▶ [Extrait du document]:
Fils de Hacalia, d’une origine du reste incertaine, de la race des prêtres selon les uns, selon d’autres de la tribu de Juda et de la famille royale. Le livre qui porte son nom renferme presque toute son histoire. Il remplissait auprès d’Artaxercès-Longuemain la charge de Thirshatha ou d’échanson, et usa dignement de sa position pour le salut de ses frères. Ayant appris par Hanani et quelques Juifs revenus de Juda, le triste état dans lequel se trouvait sa patrie, et la misère de ses compatriotes, son cœur fut navré de leur récit, ses larmes coulèrent, il mena deuil, il jeûna, et recourut par la prière à celui qui devait bander les plaies de son peuple ; il s’humilia, mais rappela aussi à l’Éternel les promesses qu’il avait faites aux Juifs de les ramener après les avoir dispersés. Il pria Dieu de vouloir toucher le cœur de son roi, et sa prière fut exaucée.

Artaxerxès ayant remarqué la tristesse inaccoutumée de son serviteur, la lui reprocha d’abord, et peut-être assez sévèrement, comme une mauvaise disposition d’esprit inconciliable avec le devoir d’un homme de cour ; Néhémie craignit d’avoir déplu à son maître, mais il lui répondit avec douceur et simplicité : « Pourquoi mon visage ne serait-il pas triste, quand la ville, le lieu des sépulcres de mes pères, est dévastée, et que ses portes sont consumées par le feu ? » Et comme le roi lui demandait ce qu’il pouvait désirer de faire, Néhémie, après avoir invoqué encore le secours et l’assistance de son Dieu, demanda au roi de le renvoyer en Judée pour y rebâtir Jérusalem.

▶ [Données enregistrées]:
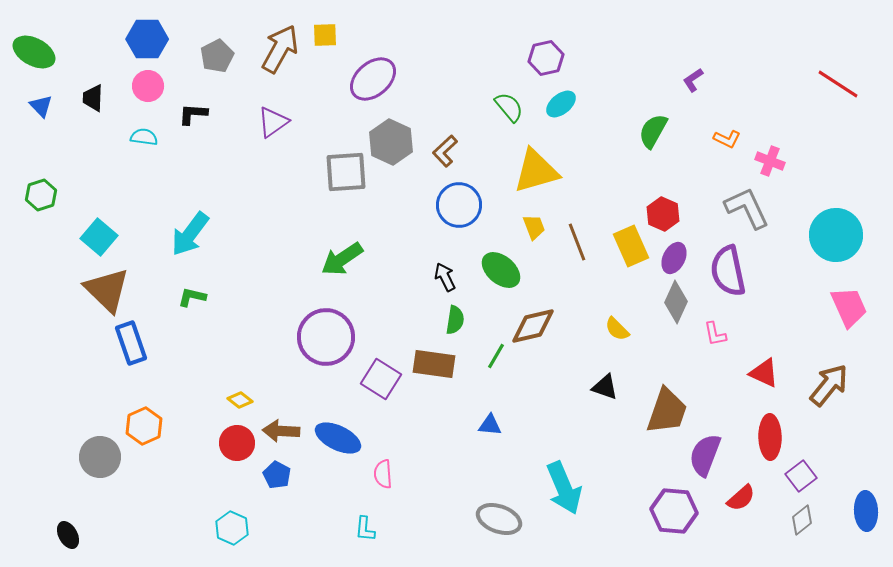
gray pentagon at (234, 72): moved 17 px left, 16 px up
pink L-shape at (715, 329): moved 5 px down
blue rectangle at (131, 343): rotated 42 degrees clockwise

▶ [Consignes]:
a - Selon l'extrait sur Néhémie, quelle raison Néhémie donne-t-il au roi pour justifier la tristesse de son visage ? Répondez en une à trois phrases.
b - Recopiez dans l'extrait sur Néhémie tout ce qui va de « Artaxerxès ayant remarqué » jusqu'à « y rebâtir Jérusalem. ».

▶ [Réponses]:
a - Néhémie explique au roi que la ville où se trouvent les sépulcres de ses pères est dévastée. Il ajoute que les portes de cette ville ont été consumées par le feu.

b -
Artaxerxès ayant remarqué la tristesse inaccoutumée de son serviteur, la lui reprocha d’abord, et peut-être assez sévèrement, comme une mauvaise disposition d’esprit inconciliable avec le devoir d’un homme de cour ; Néhémie craignit d’avoir déplu à son maître, mais il lui répondit avec douceur et simplicité : « Pourquoi mon visage ne serait-il pas triste, quand la ville, le lieu des sépulcres de mes pères, est dévastée, et que ses portes sont consumées par le feu ? » Et comme le roi lui demandait ce qu’il pouvait désirer de faire, Néhémie, après avoir invoqué encore le secours et l’assistance de son Dieu, demanda au roi de le renvoyer en Judée pour y rebâtir Jérusalem.